Q.7 While measuring the length of a knitting needle, the reading of the scale at one end is 3.0 cm and at the other end is 33.1 cm. What is the length of the needle?

Ans-

Given, reading at one end = 3.0 cm

reading at the other end = 33.1 cm

The length of the knitting needle can be calculated by subtracting 33.1 cm by 3.0 cm.

length of the knitting needle = 33.1 cm – 3.0 cm = 30.1 cm

Hence, the length of the knitting needle would be 30.1 cm.

Q.8 Write the similarities and differences between the motion of a bicycle and a ceiling fan that has been switched on.

Ans-

Similarities: The blades of the fan and the wheels of the bicycle are attached at a fixed point. Secondly, both have circular motion about their respective fixed points.

Differences: The blades of the fan have circular motion while the bicycle has linear motion. Secondly, the motion of the blades of a fan is periodic while the motion of a bicycle is rectilinear motion.

Q.9 Why would you not like to use a measuring tape made of an elastic material like rubber to measure distance? What would be some of the problems you would meet in telling someone about a distance you measured with such a tape?

Ans-

An elastic measuring tape is not a suitable measuring scale because it can be stretched. In this case, the measured length would not be correct. If you measure the length of an object twice using an elastic tape, then you may get different values of the same length.

Q.10 Give two examples of periodic motion.

Ans-

1. In a simple pendulum, the bob repeats its motion at a certain time interval. This motion is known as periodic motion.
2. The motion of a swing repeats its motion at a certain time interval. Thus, a girl sitting on a swing has periodic motion.

##### FAQs (Frequently Asked Questions)
1. Discuss the various modes of transport used on land, water and air with the help of examples.

The various modes of transport used on land, water and air discussed in Chapter 10 are –

• On land – bus, train, car
• On the water – boat, ship, etc.
• In Air – aeroplane, helicopter, etc.

2. Discuss the similarities and differences between the motion of a bicycle and a ceiling fan that has been switched on.

A similarity between them is that a circular motion is shown by both the blades of a fan and the wheels of a bicycle.

A difference between them is that a bicycle moves in a rectilinear motion while a fan does not move in a rectilinear motion.

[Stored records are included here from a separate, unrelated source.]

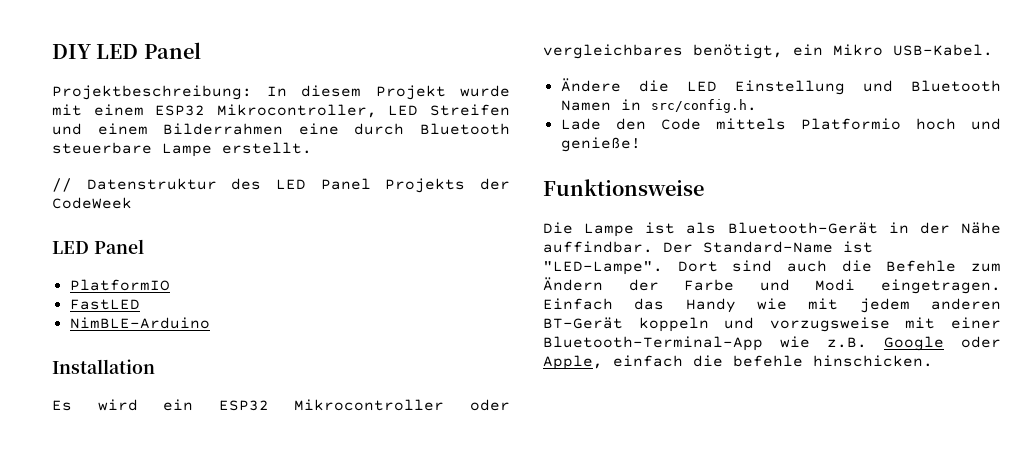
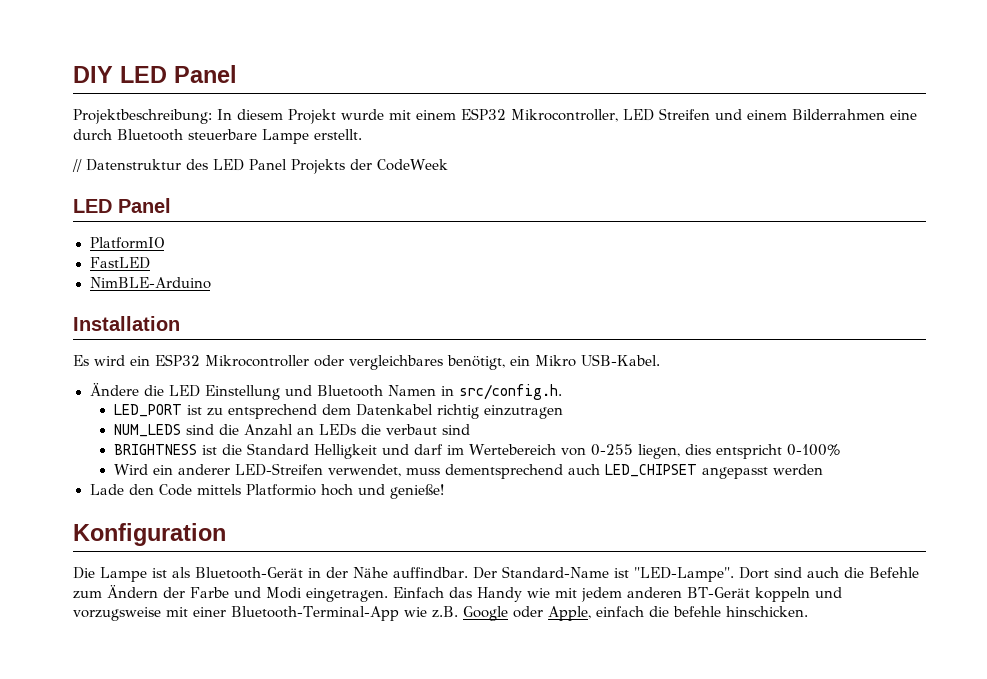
(757, 106) none -> [113,404,563,419] [113,424,470,437] [113,443,840,459] [113,463,823,479] // LED_PORT ist zu entsprechend dem Datenkabel richtig einzutragen // NUM_LEDS sind die Anzahl an LEDs die verbaut sind // BRIGHTNESS ist die Standard Helligkeit und darf im Wertebereich von 0-255 liegen, dies entspricht 0-100% // Wird ein anderer LED-Streifen verwendet, muss dementsprechend auch LED_CHIPSET angepasst werden
[543,179,704,196] Funktionsweise -> [73,523,226,546] Konfiguration

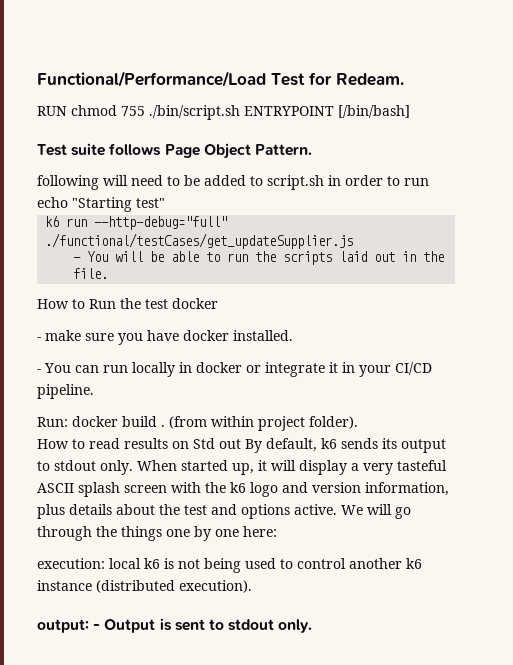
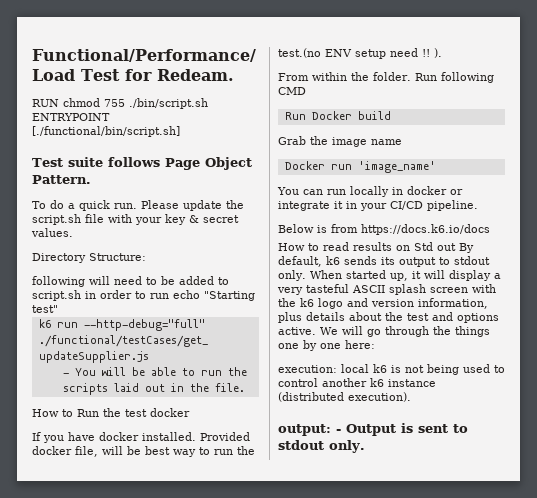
[338,105,410,118] [/bin/bash] -> [32,126,180,137] [./functional/bin/script.sh]
(312, 150) none -> [32,200,244,211] [32,214,239,225] [31,228,73,237] [32,253,146,263] // To do a quick run. Please update the script.sh file with your key & secret values. // Directory Structure:
[37,330,114,341] - make sure -> [32,432,41,441] If
[37,369,41,373] // - -> [200,432,250,441] [32,446,255,457] [278,48,442,59] [278,72,494,83] [278,87,306,95] [284,111,391,120] [278,136,402,147] [284,161,436,173] Provided docker file, will be best way to run the test.(no ENV setup need !! ). // From within the folder. Run following CMD // Run Docker build // Grab the image name // Docker run 'image_name' //
[37,416,358,431] Run: docker build . (from within project folder). -> [278,224,490,235] Below is from https://docs.k6.io/docs

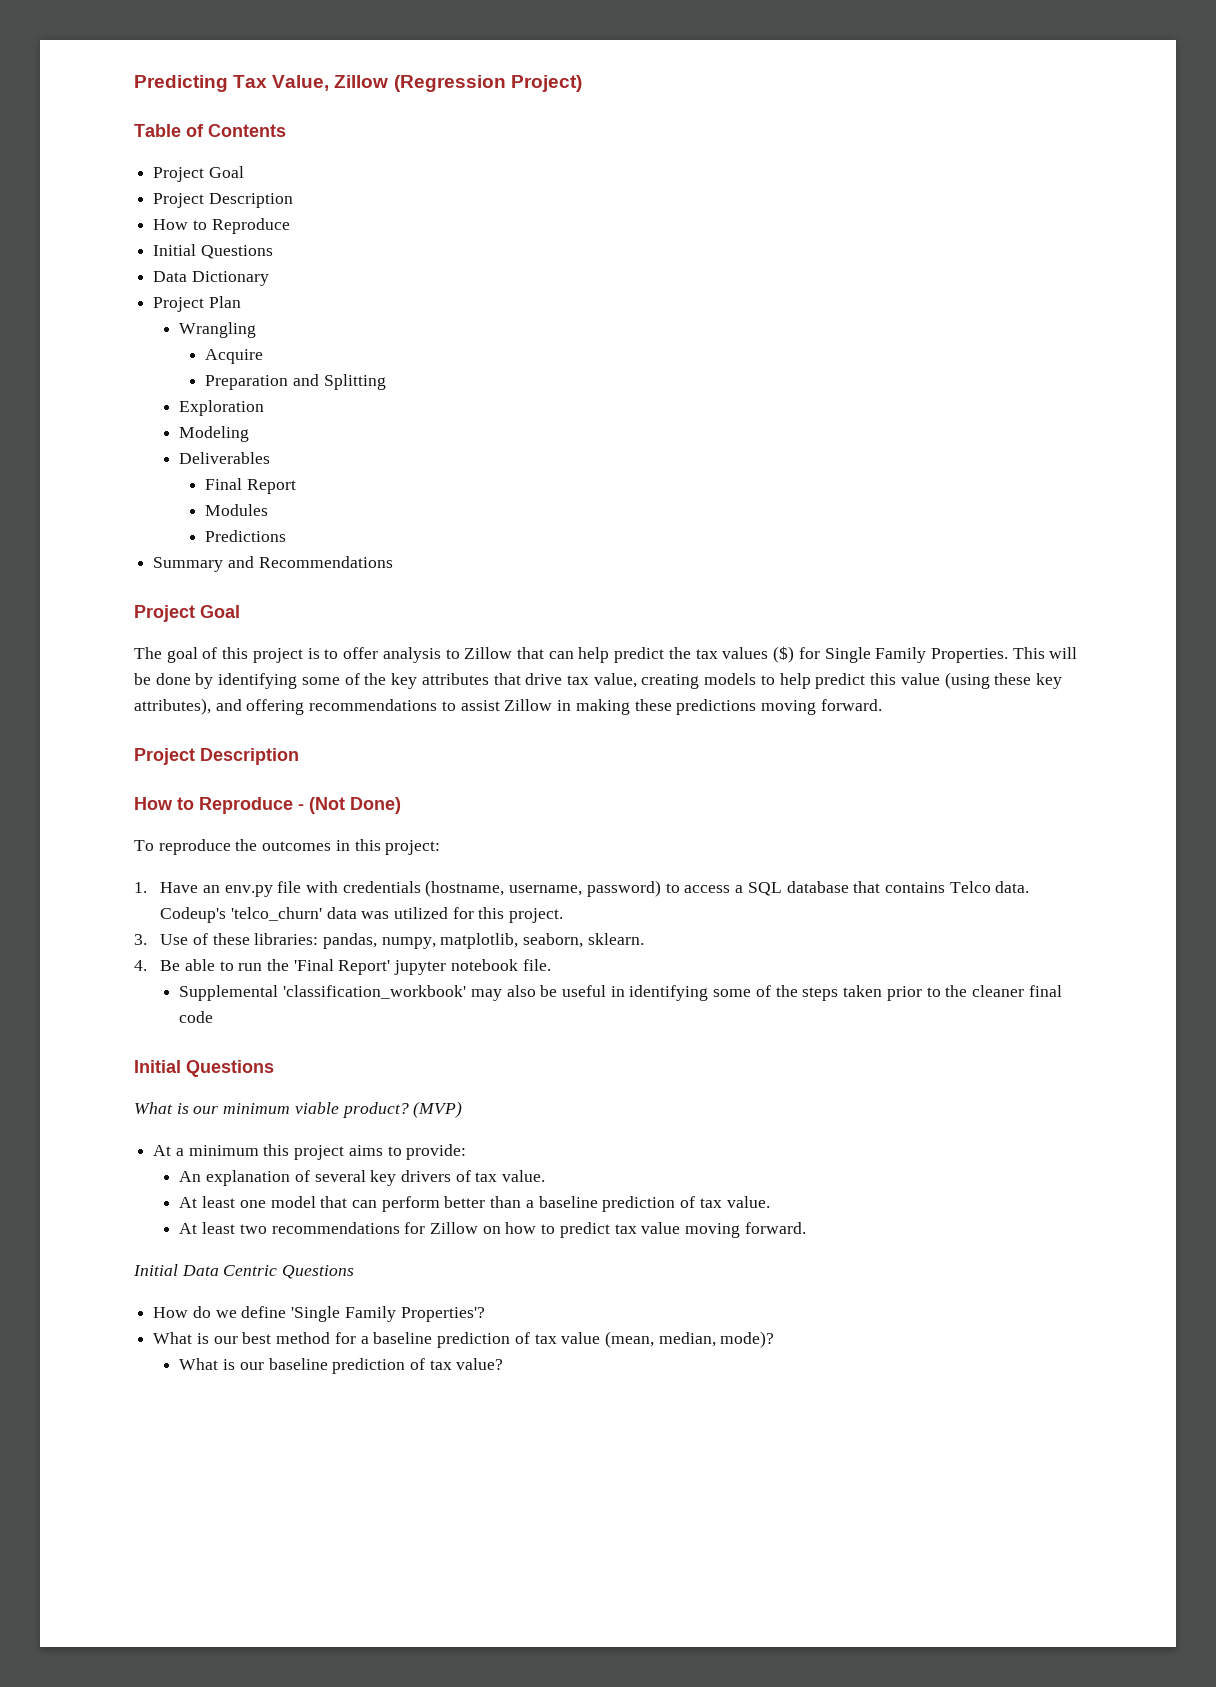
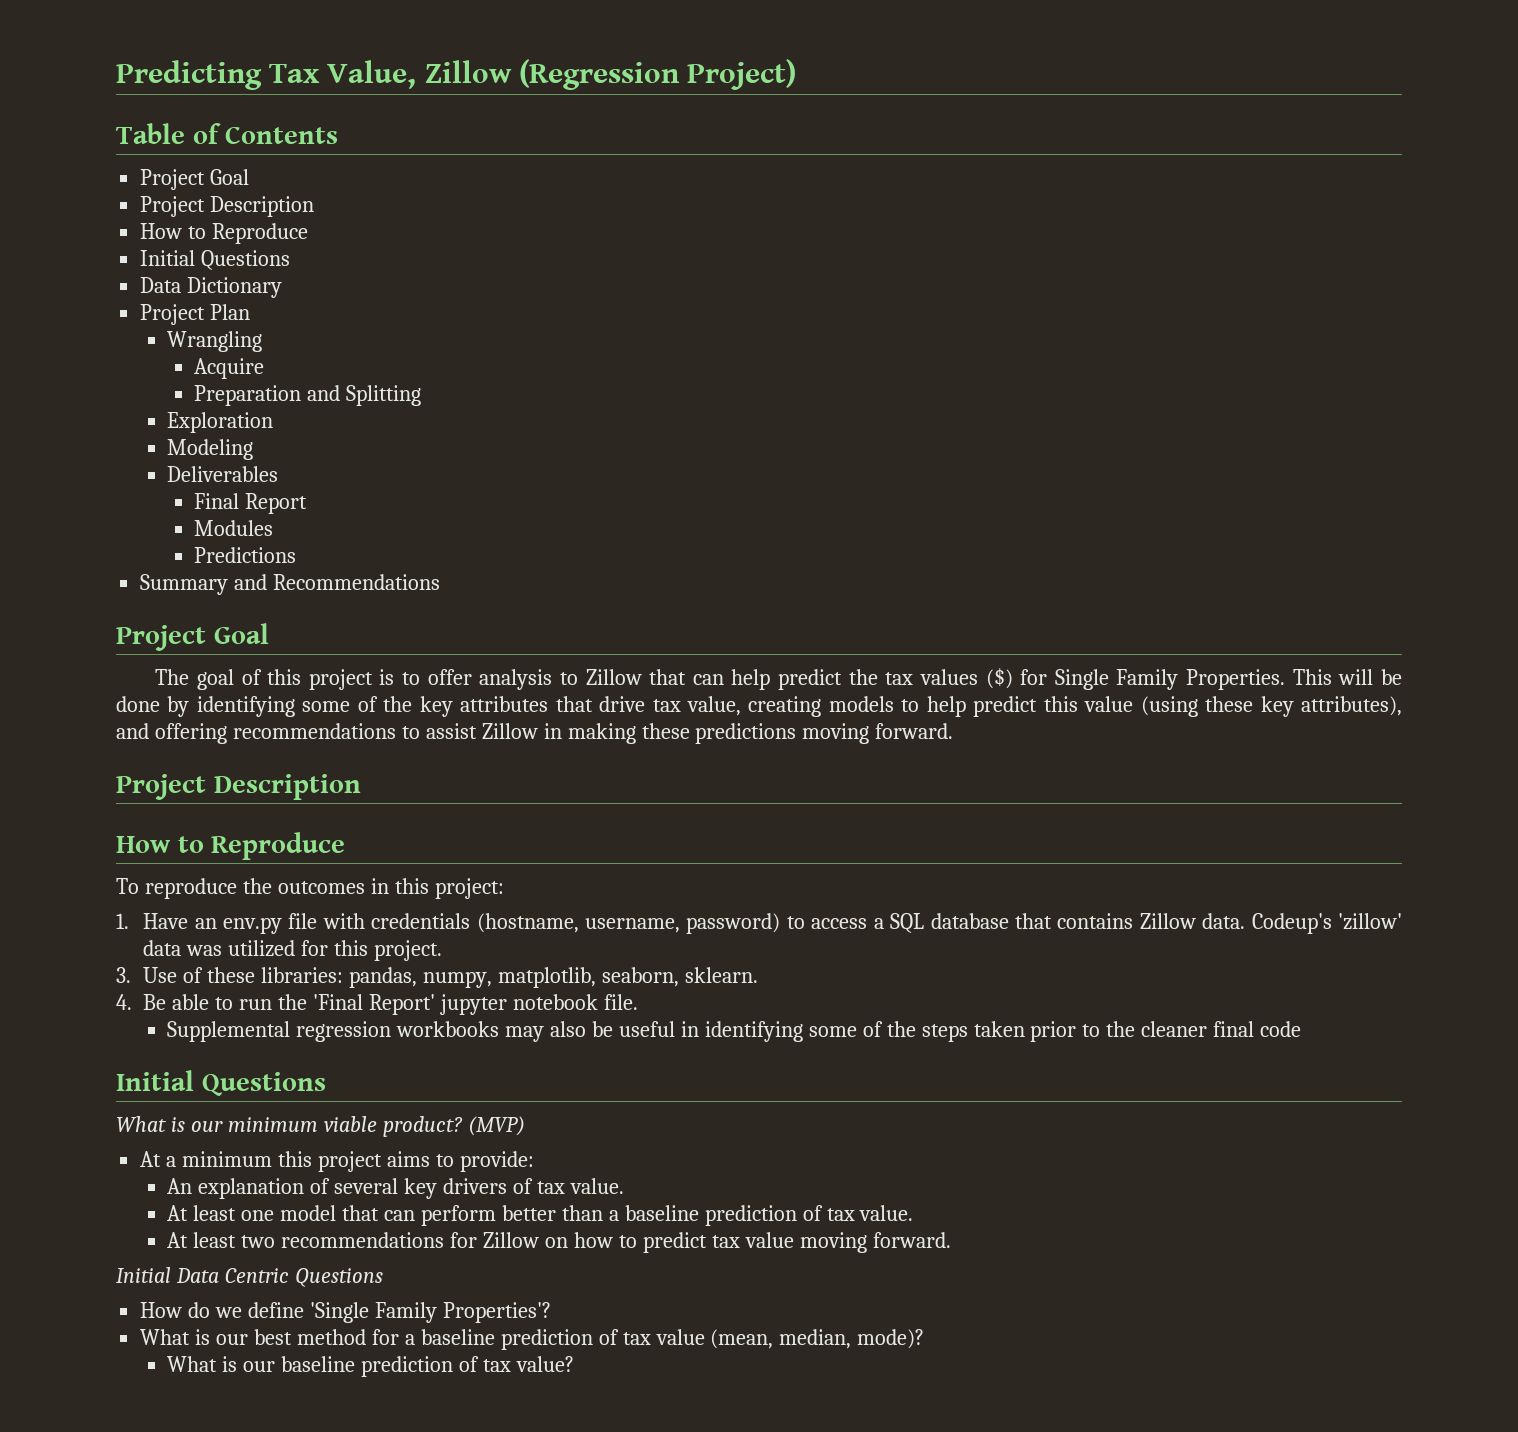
[298,797,401,814] - (Not Done) -> (346, 846) none
[949,881,991,893] Telco -> [1139,913,1196,929] Zillow
[230,907,322,921] 'telco_churn' -> [1338,913,1402,930] 'zillow'
[283,985,467,999] 'classification_workbook' -> [296,1021,500,1042] regression workbooks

3. What are the different units of length?

Although length is measured in many local units, there are some universal units for it as well. The standard unit of length is metre. For smaller distances, millimetres and centimetres are used and for longer distances, kilometres and miles are used. These units are discussed in the chapter on Motion and Measurement of Distances in detail. You can learn more about them from there if you want.

4. How can one measure the length of a curved line?

NCERT Class 6 Science Chapter 10 explains the process of measuring the length of a curved line in detail. As per it, a string is required for this task. For measuring such length, you need to place the thread parallel to the line’s curve. On the string, you then need to mark the beginning and finish of the line. Then, using a ruler, you can measure the distance between these two spots to get the measurement of the length of the curved line.